What is being asked - Copy every line of the data that includes the string "Rendered".

Available data -
- Opening Delimiter -

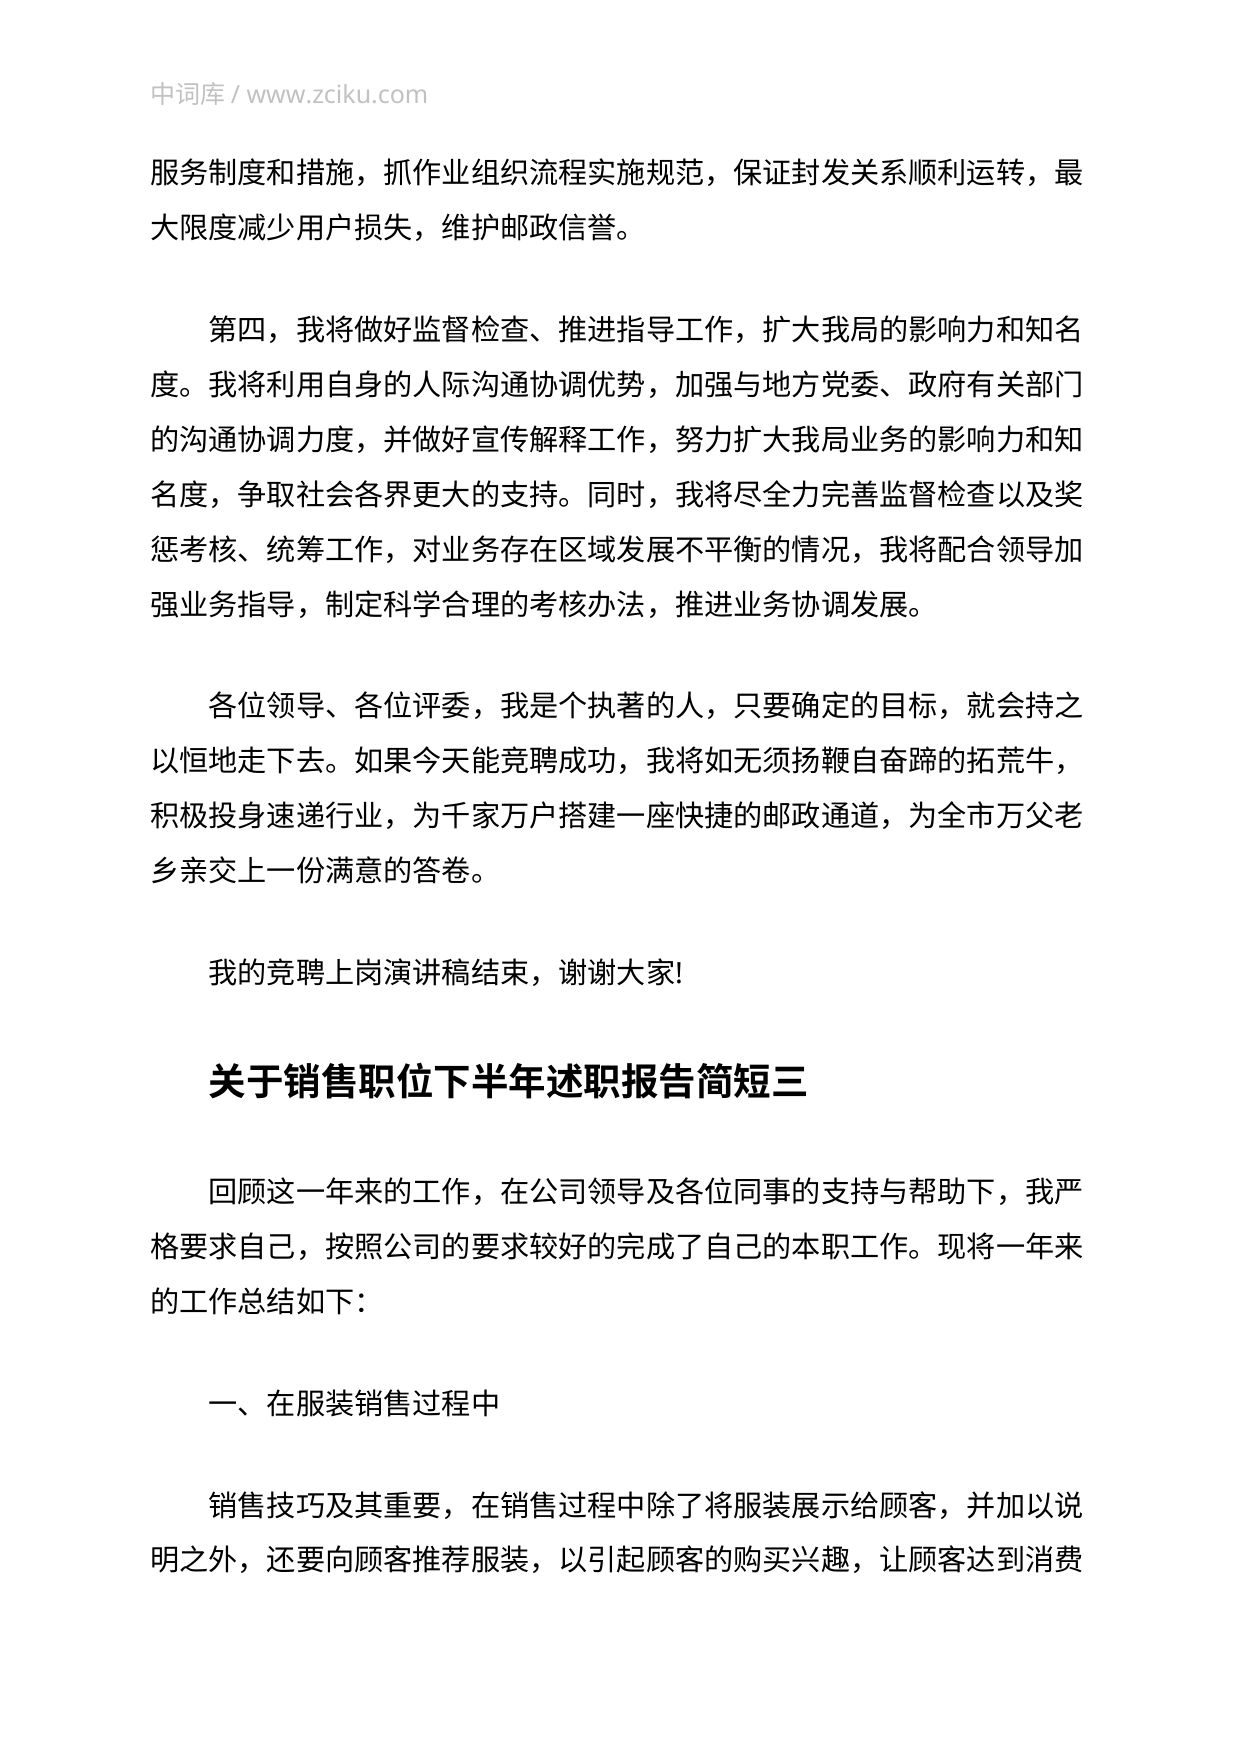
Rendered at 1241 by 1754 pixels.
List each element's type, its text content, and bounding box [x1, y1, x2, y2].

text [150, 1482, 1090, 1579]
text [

- Closing Delimiter -
- Opening Delimiter -

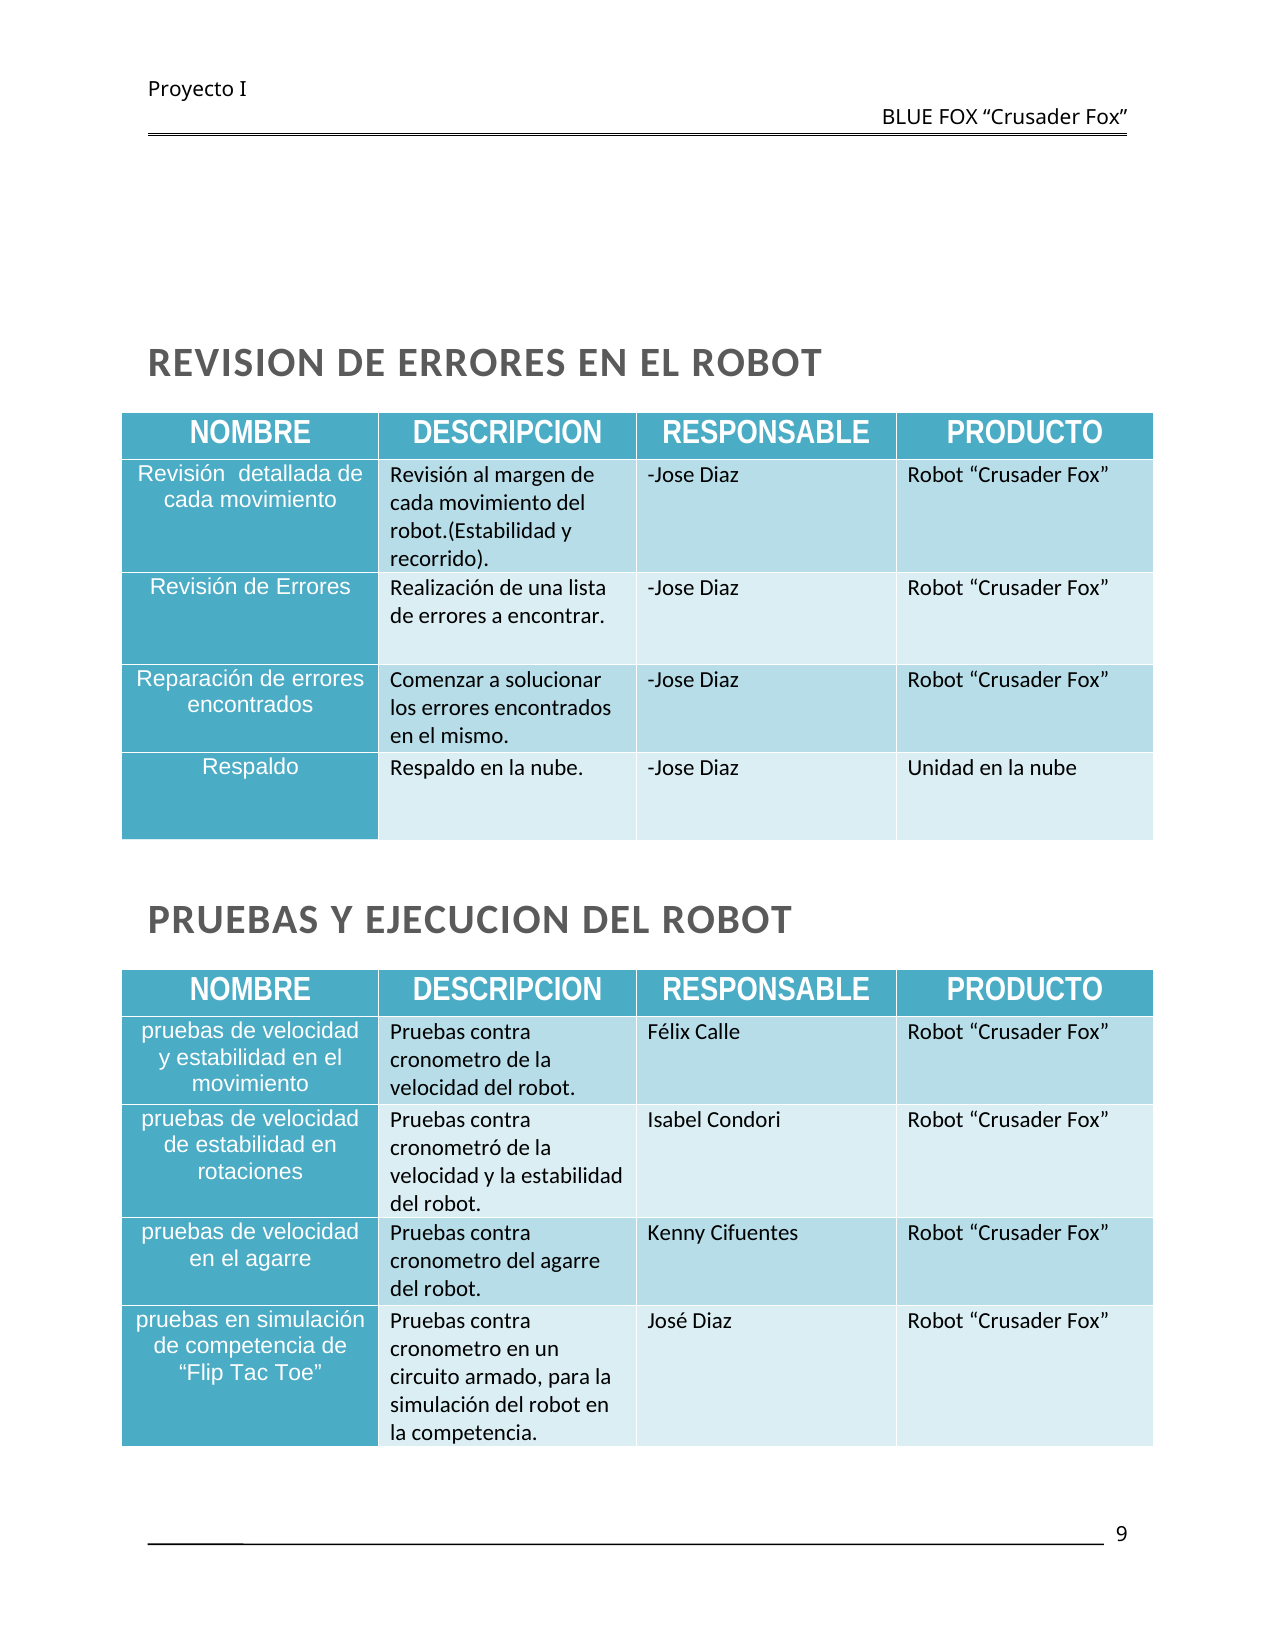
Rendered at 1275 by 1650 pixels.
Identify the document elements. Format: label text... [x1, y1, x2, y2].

- Closing Delimiter -

Exercise solution -
Rendered at 1241 by 1754 pixels.
Rendered at 1275 by 1650 pixels.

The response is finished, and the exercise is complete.